Jupiter and Saturn appeared to be just one-tenth of a degree
On December 21, 2020, the evening sky treated stargazers to a unique illusion as the planets Jupiter and Saturn appeared to meet in a celestial alignment known as the “Great Conjunction”.
It was a rare spectacle that was seen in many countries, including India.
For those who were able to see the alignment, the two planets appeared closer and more vibrant than at any time in 800 years.
The brighter of the two, Jupiter has been gradually nearing Saturn for weeks as the two planets proceed around the sun.
In a statement, astronomer Henry Throop had said:
“From our vantage point, we’ll be able to be to see Jupiter on the inside lane, approaching Saturn all month and finally overtaking it on December 21.”
According to NASA, at the convergence point, Jupiter and Saturn appeared to be just one-tenth of a degree apart when in reality, they remained hundreds of millions of miles apart.
A conjunction of the two planets takes place about once every 20 years.
However, the last time Jupiter and Saturn came this close was in 1623, an alignment that occurred during the day and was not visible from most places on Earth.

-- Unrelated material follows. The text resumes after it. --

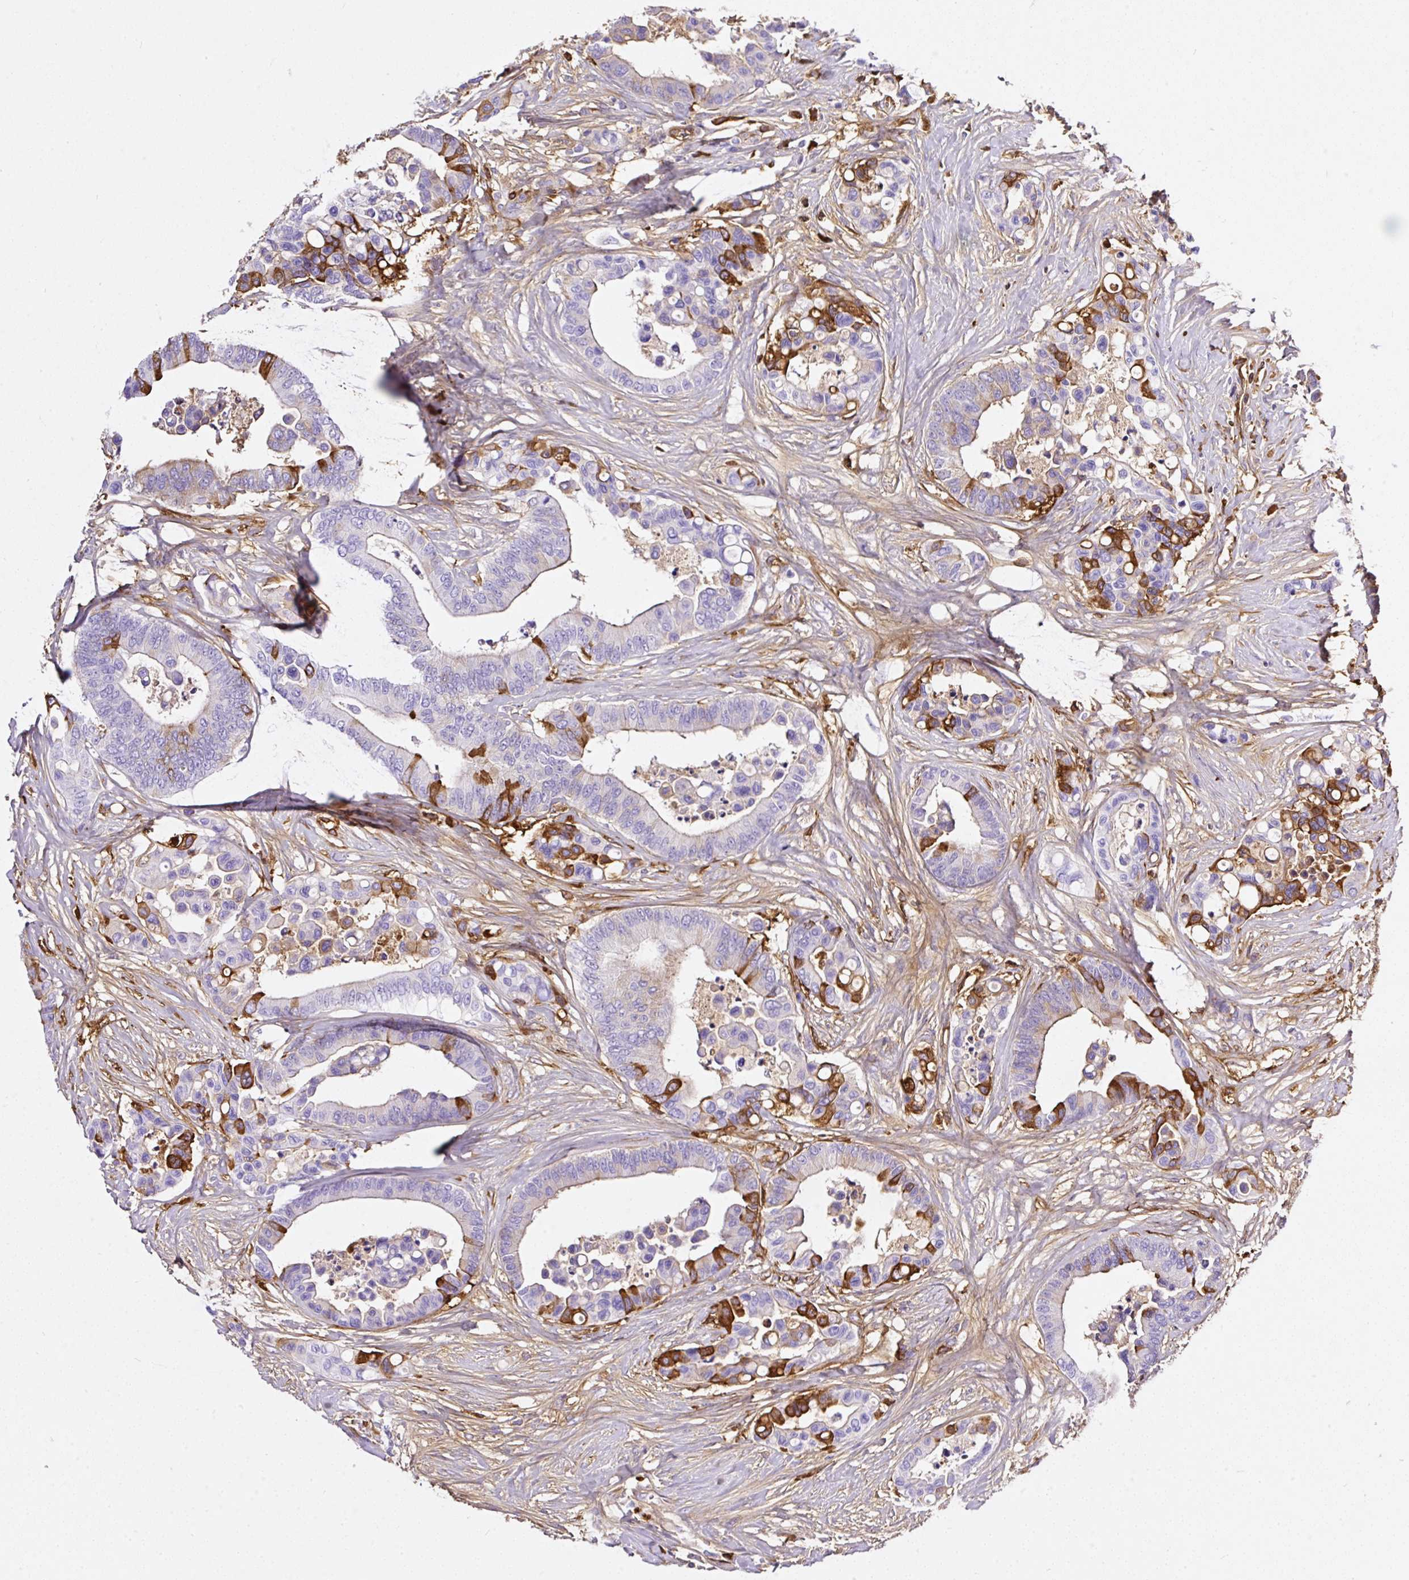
{"staining": {"intensity": "moderate", "quantity": "<25%", "location": "cytoplasmic/membranous"}, "tissue": "colorectal cancer", "cell_type": "Tumor cells", "image_type": "cancer", "snomed": [{"axis": "morphology", "description": "Adenocarcinoma, NOS"}, {"axis": "topography", "description": "Colon"}], "caption": "Immunohistochemical staining of adenocarcinoma (colorectal) displays low levels of moderate cytoplasmic/membranous expression in approximately <25% of tumor cells. Immunohistochemistry (ihc) stains the protein in brown and the nuclei are stained blue.", "gene": "CLEC3B", "patient": {"sex": "male", "age": 82}}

The last visible conjunction occurred in 1226.
The spectacle’s heightened brightness of the two planets has led to speculation about whether they formed the “Christmas star”.
However, astronomer Billy Teets said that a Great Conjunction is only one of several possible explanations for the “Christmas star”.
“I think that there is a lot of debate as to what that might have been.”
Astronomers had said that the best way to view the phenomenon was by looking toward the southwest in an open area about an hour after sunset.
Jonathan McDowell, an astronomer at the Harvard-Smithsonian Centre for Astrophysics said:
“Big telescopes don’t help that much, modest binoculars are perfect, and even the eyeball is okay for seeing that they are right together.”
In Kolkata, stargazers gathered at the Birla Industrial and Technological Museum as the museum made arrangements to view the conjunction through a telescope.
People took to rooftops and open grounds in different parts of Kolkata and West Bengal, however, the winter fog partially hindered the view.
The next Great Conjunction between the two planets comes in November 2040 though they will not be nearly as close together.
A closer alignment will be in March 2080, with the following close conjunction in August 2417.